Please print the data that follows, keeping every line exact.

___

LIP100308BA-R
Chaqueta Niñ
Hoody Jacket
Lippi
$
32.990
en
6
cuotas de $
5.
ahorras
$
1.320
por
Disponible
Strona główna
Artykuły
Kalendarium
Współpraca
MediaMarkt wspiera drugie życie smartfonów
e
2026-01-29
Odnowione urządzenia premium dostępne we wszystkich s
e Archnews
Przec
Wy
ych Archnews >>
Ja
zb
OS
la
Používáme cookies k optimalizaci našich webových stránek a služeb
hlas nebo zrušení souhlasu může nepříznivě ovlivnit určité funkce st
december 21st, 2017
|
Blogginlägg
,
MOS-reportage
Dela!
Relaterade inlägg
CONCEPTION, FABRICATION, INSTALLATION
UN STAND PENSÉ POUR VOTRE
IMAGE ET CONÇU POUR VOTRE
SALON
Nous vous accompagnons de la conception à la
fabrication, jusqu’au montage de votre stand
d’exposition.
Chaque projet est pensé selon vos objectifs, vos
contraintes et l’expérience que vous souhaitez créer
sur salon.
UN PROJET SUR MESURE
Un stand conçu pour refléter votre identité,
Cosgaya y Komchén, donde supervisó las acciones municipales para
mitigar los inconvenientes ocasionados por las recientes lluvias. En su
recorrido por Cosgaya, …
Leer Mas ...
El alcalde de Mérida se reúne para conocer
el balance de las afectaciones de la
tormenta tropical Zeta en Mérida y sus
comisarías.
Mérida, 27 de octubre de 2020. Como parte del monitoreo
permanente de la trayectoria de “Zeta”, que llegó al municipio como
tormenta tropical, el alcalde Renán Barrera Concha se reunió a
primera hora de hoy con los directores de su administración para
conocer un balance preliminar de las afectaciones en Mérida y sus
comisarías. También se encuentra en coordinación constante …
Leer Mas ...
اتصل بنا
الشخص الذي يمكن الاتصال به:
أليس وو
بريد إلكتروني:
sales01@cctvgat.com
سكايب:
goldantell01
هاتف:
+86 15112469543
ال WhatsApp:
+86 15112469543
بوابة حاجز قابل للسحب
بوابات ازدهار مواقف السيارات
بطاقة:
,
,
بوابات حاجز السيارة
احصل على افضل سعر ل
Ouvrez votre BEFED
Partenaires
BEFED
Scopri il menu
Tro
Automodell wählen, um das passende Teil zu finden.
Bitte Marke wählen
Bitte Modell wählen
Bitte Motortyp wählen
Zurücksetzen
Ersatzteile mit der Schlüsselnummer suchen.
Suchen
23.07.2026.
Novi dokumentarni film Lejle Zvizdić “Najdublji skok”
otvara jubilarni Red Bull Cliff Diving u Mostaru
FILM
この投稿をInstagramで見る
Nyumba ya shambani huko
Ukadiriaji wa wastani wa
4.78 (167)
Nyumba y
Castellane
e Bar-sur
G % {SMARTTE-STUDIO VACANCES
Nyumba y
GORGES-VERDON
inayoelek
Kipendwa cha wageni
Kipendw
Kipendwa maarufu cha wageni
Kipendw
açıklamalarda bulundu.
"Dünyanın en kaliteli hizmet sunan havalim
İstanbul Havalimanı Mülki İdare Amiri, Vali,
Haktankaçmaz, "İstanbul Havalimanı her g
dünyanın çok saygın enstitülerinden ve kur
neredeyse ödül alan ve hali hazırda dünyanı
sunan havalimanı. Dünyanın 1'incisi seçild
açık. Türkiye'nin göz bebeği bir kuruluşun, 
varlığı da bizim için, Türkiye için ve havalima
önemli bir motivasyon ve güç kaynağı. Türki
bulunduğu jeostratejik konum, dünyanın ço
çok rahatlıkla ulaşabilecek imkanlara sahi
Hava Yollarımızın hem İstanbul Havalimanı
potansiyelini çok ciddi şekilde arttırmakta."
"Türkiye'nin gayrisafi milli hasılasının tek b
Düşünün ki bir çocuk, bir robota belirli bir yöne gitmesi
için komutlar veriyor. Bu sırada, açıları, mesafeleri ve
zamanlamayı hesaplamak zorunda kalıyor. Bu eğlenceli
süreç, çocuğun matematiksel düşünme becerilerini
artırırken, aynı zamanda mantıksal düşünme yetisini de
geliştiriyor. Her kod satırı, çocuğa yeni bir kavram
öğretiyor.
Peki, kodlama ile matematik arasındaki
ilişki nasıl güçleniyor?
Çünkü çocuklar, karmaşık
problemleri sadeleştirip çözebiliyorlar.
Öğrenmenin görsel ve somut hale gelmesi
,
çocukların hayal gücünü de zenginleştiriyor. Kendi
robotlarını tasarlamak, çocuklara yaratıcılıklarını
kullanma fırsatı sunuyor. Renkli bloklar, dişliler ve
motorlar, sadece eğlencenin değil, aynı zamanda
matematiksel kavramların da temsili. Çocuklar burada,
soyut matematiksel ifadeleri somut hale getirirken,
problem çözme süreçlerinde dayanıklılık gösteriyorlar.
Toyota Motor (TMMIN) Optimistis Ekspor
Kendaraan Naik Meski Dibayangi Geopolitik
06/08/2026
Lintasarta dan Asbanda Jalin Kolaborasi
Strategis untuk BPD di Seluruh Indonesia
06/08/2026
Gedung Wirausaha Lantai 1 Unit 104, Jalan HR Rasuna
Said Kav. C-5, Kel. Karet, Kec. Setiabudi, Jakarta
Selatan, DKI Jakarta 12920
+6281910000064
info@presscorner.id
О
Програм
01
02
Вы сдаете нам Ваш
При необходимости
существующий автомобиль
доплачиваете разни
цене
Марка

___

*Final answer*:
LIP100308BA-R
Chaqueta Niñ
Hoody Jacket
Lippi
$
32.990
en
6
cuotas de $
5.
ahorras
$
1.320
por
Disponible
Strona główna
Artykuły
Kalendarium
Współpraca
MediaMarkt wspiera drugie życie smartfonów
e
2026-01-29
Odnowione urządzenia premium dostępne we wszystkich s
e Archnews
Przec
Wy
ych Archnews >>
Ja
zb
OS
la
Používáme cookies k optimalizaci našich webových stránek a služeb
hlas nebo zrušení souhlasu může nepříznivě ovlivnit určité funkce st
december 21st, 2017
|
Blogginlägg
,
MOS-reportage
Dela!
Relaterade inlägg
CONCEPTION, FABRICATION, INSTALLATION
UN STAND PENSÉ POUR VOTRE
IMAGE ET CONÇU POUR VOTRE
SALON
Nous vous accompagnons de la conception à la
fabrication, jusqu’au montage de votre stand
d’exposition.
Chaque projet est pensé selon vos objectifs, vos
contraintes et l’expérience que vous souhaitez créer
sur salon.
UN PROJET SUR MESURE
Un stand conçu pour refléter votre identité,
Cosgaya y Komchén, donde supervisó las acciones municipales para
mitigar los inconvenientes ocasionados por las recientes lluvias. En su
recorrido por Cosgaya, …
Leer Mas ...
El alcalde de Mérida se reúne para conocer
el balance de las afectaciones de la
tormenta tropical Zeta en Mérida y sus
comisarías.
Mérida, 27 de octubre de 2020. Como parte del monitoreo
permanente de la trayectoria de “Zeta”, que llegó al municipio como
tormenta tropical, el alcalde Renán Barrera Concha se reunió a
primera hora de hoy con los directores de su administración para
conocer un balance preliminar de las afectaciones en Mérida y sus
comisarías. También se encuentra en coordinación constante …
Leer Mas ...
اتصل بنا
الشخص الذي يمكن الاتصال به:
أليس وو
بريد إلكتروني:
sales01@cctvgat.com
سكايب:
goldantell01
هاتف:
+86 15112469543
ال WhatsApp:
+86 15112469543
بوابة حاجز قابل للسحب
بوابات ازدهار مواقف السيارات
بطاقة:
,
,
بوابات حاجز السيارة
احصل على افضل سعر ل
Ouvrez votre BEFED
Partenaires
BEFED
Scopri il menu
Tro
Automodell wählen, um das passende Teil zu finden.
Bitte Marke wählen
Bitte Modell wählen
Bitte Motortyp wählen
Zurücksetzen
Ersatzteile mit der Schlüsselnummer suchen.
Suchen
23.07.2026.
Novi dokumentarni film Lejle Zvizdić “Najdublji skok”
otvara jubilarni Red Bull Cliff Diving u Mostaru
FILM
この投稿をInstagramで見る
Nyumba ya shambani huko
Ukadiriaji wa wastani wa
4.78 (167)
Nyumba y
Castellane
e Bar-sur
G % {SMARTTE-STUDIO VACANCES
Nyumba y
GORGES-VERDON
inayoelek
Kipendwa cha wageni
Kipendw
Kipendwa maarufu cha wageni
Kipendw
açıklamalarda bulundu.
"Dünyanın en kaliteli hizmet sunan havalim
İstanbul Havalimanı Mülki İdare Amiri, Vali,
Haktankaçmaz, "İstanbul Havalimanı her g
dünyanın çok saygın enstitülerinden ve kur
neredeyse ödül alan ve hali hazırda dünyanı
sunan havalimanı. Dünyanın 1'incisi seçild
açık. Türkiye'nin göz bebeği bir kuruluşun, 
varlığı da bizim için, Türkiye için ve havalima
önemli bir motivasyon ve güç kaynağı. Türki
bulunduğu jeostratejik konum, dünyanın ço
çok rahatlıkla ulaşabilecek imkanlara sahi
Hava Yollarımızın hem İstanbul Havalimanı
potansiyelini çok ciddi şekilde arttırmakta."
"Türkiye'nin gayrisafi milli hasılasının tek b
Düşünün ki bir çocuk, bir robota belirli bir yöne gitmesi
için komutlar veriyor. Bu sırada, açıları, mesafeleri ve
zamanlamayı hesaplamak zorunda kalıyor. Bu eğlenceli
süreç, çocuğun matematiksel düşünme becerilerini
artırırken, aynı zamanda mantıksal düşünme yetisini de
geliştiriyor. Her kod satırı, çocuğa yeni bir kavram
öğretiyor.
Peki, kodlama ile matematik arasındaki
ilişki nasıl güçleniyor?
Çünkü çocuklar, karmaşık
problemleri sadeleştirip çözebiliyorlar.
Öğrenmenin görsel ve somut hale gelmesi
,
çocukların hayal gücünü de zenginleştiriyor. Kendi
robotlarını tasarlamak, çocuklara yaratıcılıklarını
kullanma fırsatı sunuyor. Renkli bloklar, dişliler ve
motorlar, sadece eğlencenin değil, aynı zamanda
matematiksel kavramların da temsili. Çocuklar burada,
soyut matematiksel ifadeleri somut hale getirirken,
problem çözme süreçlerinde dayanıklılık gösteriyorlar.
Toyota Motor (TMMIN) Optimistis Ekspor
Kendaraan Naik Meski Dibayangi Geopolitik
06/08/2026
Lintasarta dan Asbanda Jalin Kolaborasi
Strategis untuk BPD di Seluruh Indonesia
06/08/2026
Gedung Wirausaha Lantai 1 Unit 104, Jalan HR Rasuna
Said Kav. C-5, Kel. Karet, Kec. Setiabudi, Jakarta
Selatan, DKI Jakarta 12920
+6281910000064
info@presscorner.id
О
Програм
01
02
Вы сдаете нам Ваш
При необходимости
существующий автомобиль
доплачиваете разни
цене
Марка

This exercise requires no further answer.